Buradan, bu sayfalardan bu şiiri benimsemiş kişiler söylemek istediklerim var. Bırakın yaşamayı ciddiye aldığın için ağaç dikme masalını, bırakın ölümden korkmuyoruz romantizmini, bırakın ömrünün hakkını ver şeklinde kendinizi gaza getirmeyi, gelin beni dinleyin.

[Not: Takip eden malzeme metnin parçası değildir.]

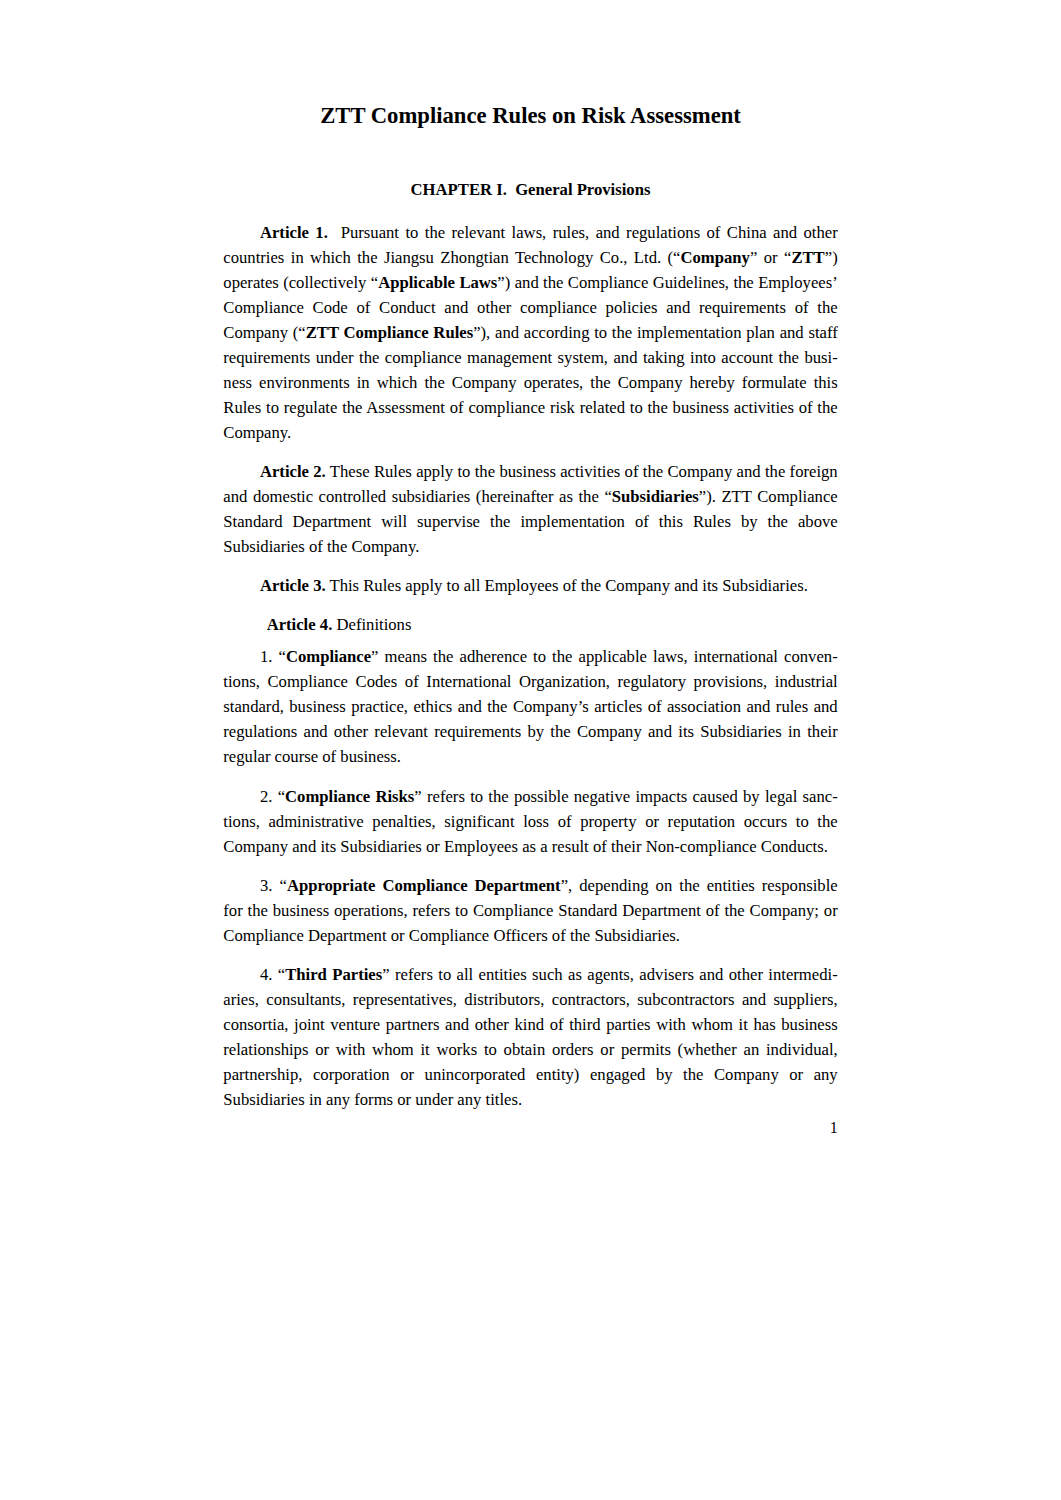ZTT Compliance Rules on Risk Assessment
CHAPTER I. General Provisions
Article 1. Pursuant to the relevant laws, rules, and regulations of China and other countries in which the Jiangsu Zhongtian Technology Co., Ltd. (“Company” or “ZTT”) operates (collectively “Applicable Laws”) and the Compliance Guidelines, the Employees’ Compliance Code of Conduct and other compliance policies and requirements of the Company (“ZTT Compliance Rules”), and according to the implementation plan and staff requirements under the compliance management system, and taking into account the business environments in which the Company operates, the Company hereby formulate this Rules to regulate the Assessment of compliance risk related to the business activities of the Company.
Article 2. These Rules apply to the business activities of the Company and the foreign and domestic controlled subsidiaries (hereinafter as the “Subsidiaries”). ZTT Compliance Standard Department will supervise the implementation of this Rules by the above Subsidiaries of the Company.
Article 3. This Rules apply to all Employees of the Company and its Subsidiaries.
Article 4. Definitions
1. “Compliance” means the adherence to the applicable laws, international conventions, Compliance Codes of International Organization, regulatory provisions, industrial standard, business practice, ethics and the Company’s articles of association and rules and regulations and other relevant requirements by the Company and its Subsidiaries in their regular course of business.
2. “Compliance Risks” refers to the possible negative impacts caused by legal sanctions, administrative penalties, significant loss of property or reputation occurs to the Company and its Subsidiaries or Employees as a result of their Non-compliance Conducts.
3. “Appropriate Compliance Department”, depending on the entities responsible for the business operations, refers to Compliance Standard Department of the Company; or Compliance Department or Compliance Officers of the Subsidiaries.
4. “Third Parties” refers to all entities such as agents, advisers and other intermediaries, consultants, representatives, distributors, contractors, subcontractors and suppliers, consortia, joint venture partners and other kind of third parties with whom it has business relationships or with whom it works to obtain orders or permits (whether an individual, partnership, corporation or unincorporated entity) engaged by the Company or any Subsidiaries in any forms or under any titles.
1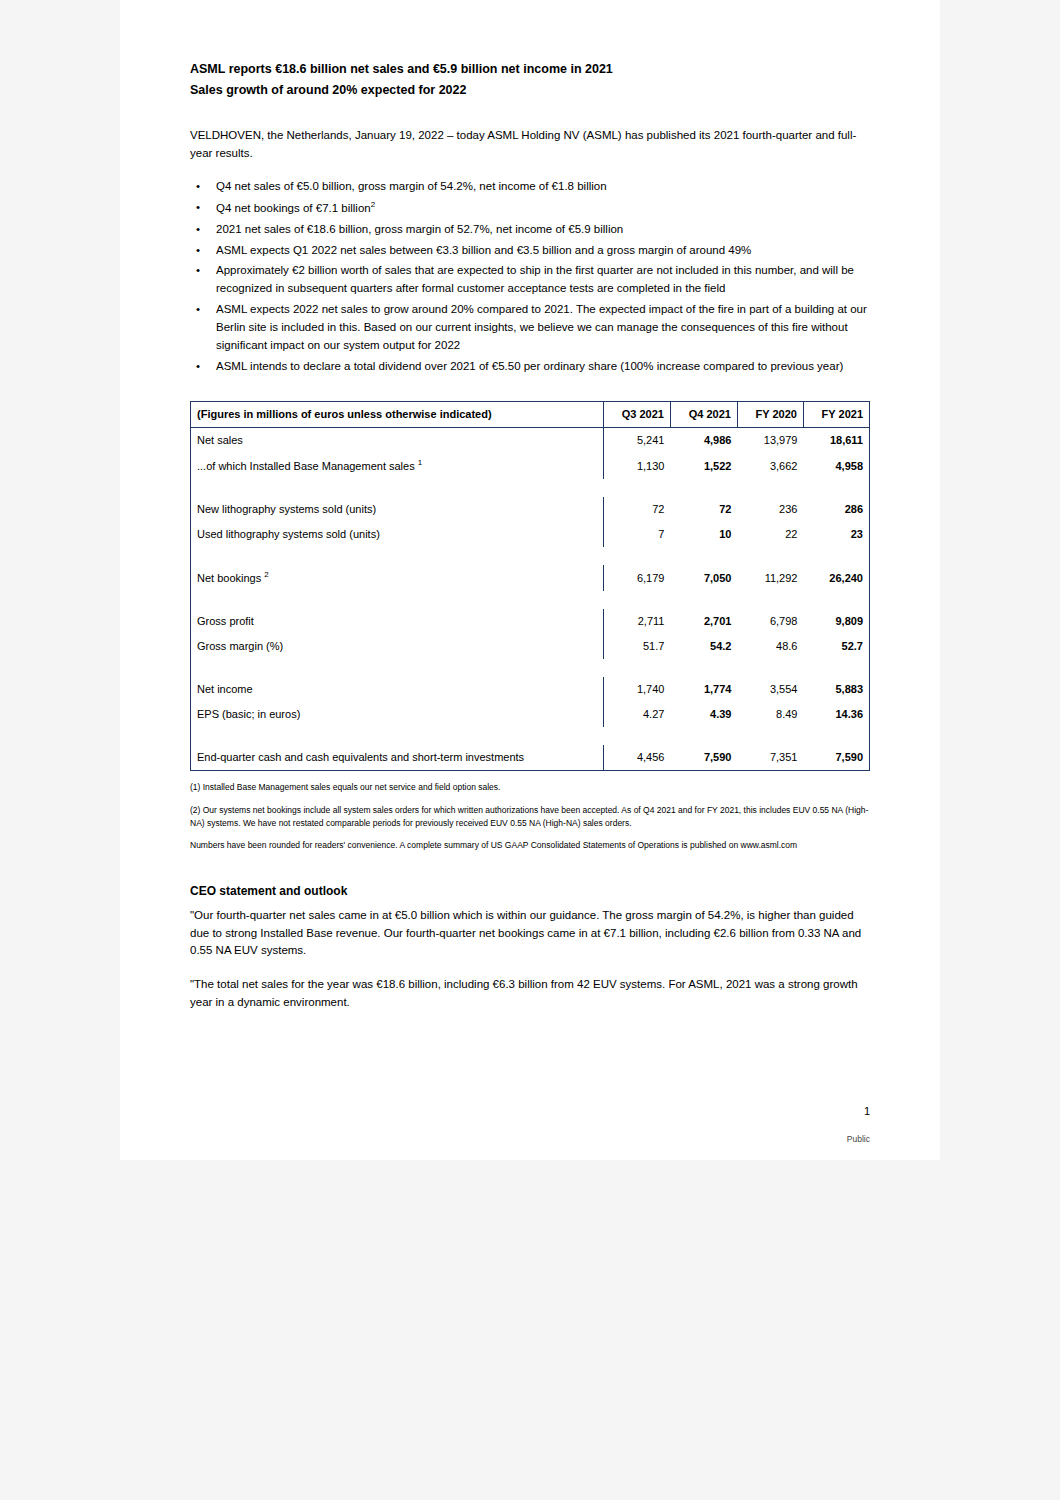ASML reports €18.6 billion net sales and €5.9 billion net income in 2021
Sales growth of around 20% expected for 2022
VELDHOVEN, the Netherlands, January 19, 2022 – today ASML Holding NV (ASML) has published its 2021 fourth-quarter and full-year results.
Q4 net sales of €5.0 billion, gross margin of 54.2%, net income of €1.8 billion
Q4 net bookings of €7.1 billion2
2021 net sales of €18.6 billion, gross margin of 52.7%, net income of €5.9 billion
ASML expects Q1 2022 net sales between €3.3 billion and €3.5 billion and a gross margin of around 49%
Approximately €2 billion worth of sales that are expected to ship in the first quarter are not included in this number, and will be recognized in subsequent quarters after formal customer acceptance tests are completed in the field
ASML expects 2022 net sales to grow around 20% compared to 2021. The expected impact of the fire in part of a building at our Berlin site is included in this. Based on our current insights, we believe we can manage the consequences of this fire without significant impact on our system output for 2022
ASML intends to declare a total dividend over 2021 of €5.50 per ordinary share (100% increase compared to previous year)
| (Figures in millions of euros unless otherwise indicated) | Q3 2021 | Q4 2021 | FY 2020 | FY 2021 |
| --- | --- | --- | --- | --- |
| Net sales | 5,241 | 4,986 | 13,979 | 18,611 |
| ...of which Installed Base Management sales 1 | 1,130 | 1,522 | 3,662 | 4,958 |
| New lithography systems sold (units) | 72 | 72 | 236 | 286 |
| Used lithography systems sold (units) | 7 | 10 | 22 | 23 |
| Net bookings 2 | 6,179 | 7,050 | 11,292 | 26,240 |
| Gross profit | 2,711 | 2,701 | 6,798 | 9,809 |
| Gross margin (%) | 51.7 | 54.2 | 48.6 | 52.7 |
| Net income | 1,740 | 1,774 | 3,554 | 5,883 |
| EPS (basic; in euros) | 4.27 | 4.39 | 8.49 | 14.36 |
| End-quarter cash and cash equivalents and short-term investments | 4,456 | 7,590 | 7,351 | 7,590 |
(1) Installed Base Management sales equals our net service and field option sales.
(2) Our systems net bookings include all system sales orders for which written authorizations have been accepted. As of Q4 2021 and for FY 2021, this includes EUV 0.55 NA (High-NA) systems. We have not restated comparable periods for previously received EUV 0.55 NA (High-NA) sales orders.
Numbers have been rounded for readers' convenience. A complete summary of US GAAP Consolidated Statements of Operations is published on www.asml.com
CEO statement and outlook
"Our fourth-quarter net sales came in at €5.0 billion which is within our guidance. The gross margin of 54.2%, is higher than guided due to strong Installed Base revenue. Our fourth-quarter net bookings came in at €7.1 billion, including €2.6 billion from 0.33 NA and 0.55 NA EUV systems.
"The total net sales for the year was €18.6 billion, including €6.3 billion from 42 EUV systems. For ASML, 2021 was a strong growth year in a dynamic environment.
1
Public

Bir insanın niyeti, neyi ne amaçla yaptığı çok önemlidir. Örnek vermek gerekirse bir insana yardım etmek iyidir. Ancak yardım ettiğin insanı ileride kullanırım niyetiyle yardım etmek çok da etik değildir. İçinden neyi neden yaptığını bilmeden romantizm zırvalarıyla yardım edersen, ağaç dikersen, iyilik edersen kendi materyalizm zırvalığına hizmet etmek için yaptığını var sayarım. Amacın insanlığa miras bırakmak için değil “ben insanlığa hizmet ediyorum” lafını kendine söyleyebilmektir. Ölüme inanmadığın için dikeceğin zeytin sana bir iki dakikalığına ölüme inanmıyorum mu dedirtecek. Yapacak olan yapar, laf türetmez. Hem bak sana bir çıkar yol göstereyim. Zeytin dikmek istiyorsan bu niyetle dik.

“Kıyametin koptuğunu görseniz de elinizdeki fidanı dikin" Hz. Muhammed (s.a.v) bakınız size niyet sağladım. Hem sevap kazandınız hem ölümden korkmuyorum romantizmden uzaklaştınız…

Ahlaklı eylemin hiçbir çıkar taşımaması gerekir der Kant. Ben de diyorum ki ahlaklı eylemin ancak ve ancak Allah rızası taşıması gerekir. Son yıllardaki insan gözlemlerim bana gösteriyor ki çıkarsız yapılan hiçbir eylem yok. İnsanların çıkarsız yaptığını zannettiği eylemlerde kendilerini ve zevklerini tatmin etmekten öteye geçemiyor. Yani zeytin ekmenin bir işe yaramasını istiyorsan “Niyet ettim Allah rızası için zeytin ekmeye” niyeti al ağızla söylemene gerek yok kalbinden geçir yeter. Buraya kadar gelmişken bir de hadis ekleyeyim “Ameller ancak niyetlere göredir.” Sen ne niyetle bir şeyler yaparsan sana gelecek de odur. Kabe’ye secde edersen Kabe’ye Allah’a secde edersen Allah’a secde etmiş olursun.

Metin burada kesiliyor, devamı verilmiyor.